● TASK TO COMPLETE
Retype the lines of the material starting at the line that contains "(8 customer reviews)" and ending at the line that contains "Print Location", including both of those lines.

● DATA FOR THE TASK
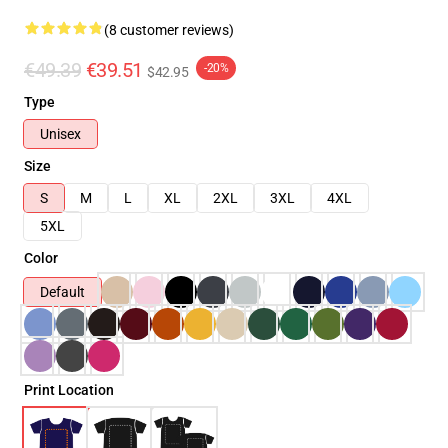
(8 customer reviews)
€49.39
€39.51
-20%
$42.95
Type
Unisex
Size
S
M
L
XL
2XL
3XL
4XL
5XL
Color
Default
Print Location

---

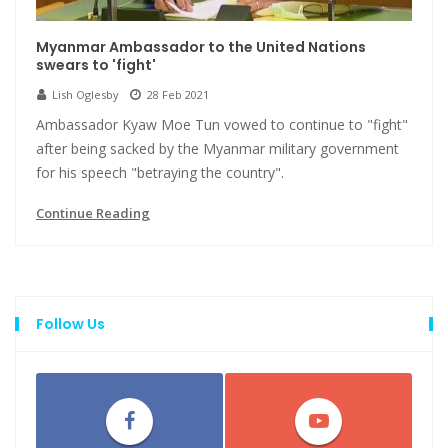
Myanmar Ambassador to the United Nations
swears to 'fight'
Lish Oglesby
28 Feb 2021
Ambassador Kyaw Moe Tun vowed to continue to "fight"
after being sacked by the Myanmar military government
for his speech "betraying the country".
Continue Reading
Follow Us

● RESULT
(8 customer reviews)
€49.39
€39.51
-20%
$42.95
Type
Unisex
Size
S
M
L
XL
2XL
3XL
4XL
5XL
Color
Default
Print Location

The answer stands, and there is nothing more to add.